Heat is an easy one for the hobbyist, nothing at all like the problem that it presents for the commercial beekeeper. There is no reason in the world that the small scale beekeepers needs to heat their honey at all. Apart from the heat of the uncapping knife, honey can be handled at room temperature. If you extract it immediately after removing it from the hive, so much the better.
Excess moisture, leading to off flavours and fermentation, can be avoided through attention all the way through the honey-from-the-hive to honey-in-the- jar process. Don't extract honey until it is thoroughly ripened. Often, especially if the flow is still on, it may not all be completely capped. Take a frame and shake it over the open hive; if it is thoroughly ripened, it should not shake like water out of the comb. Once you have extracted the honey, keep the containers covered. Honey can take moisture from the air, so don't leave it exposed, especially if you have to store it in moist or less than favourable locations.

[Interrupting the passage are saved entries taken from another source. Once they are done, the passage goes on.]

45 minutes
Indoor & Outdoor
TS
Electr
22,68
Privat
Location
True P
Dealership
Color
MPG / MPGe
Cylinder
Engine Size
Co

Straining.Try to avoid incorporating small air bubbles with the honey as you run it through a fine strainer. Don't simply let it drip through the strainer and into a container; place something in the container so the honey will run down rather than fall into the honey already in the container. No matter how well you strain the honey after extracting, you will still need to 'skim' it a day or so later. The froth that floats to the surface of the honey will contain small bubbles and wax particles. Gently skimming it from the surface of the honey container will remove it and greatly improve the visual quality of your honey.
Nick Wallingford, The NZ Beekeeper. No. 194 Winter 1987, pp 18-19.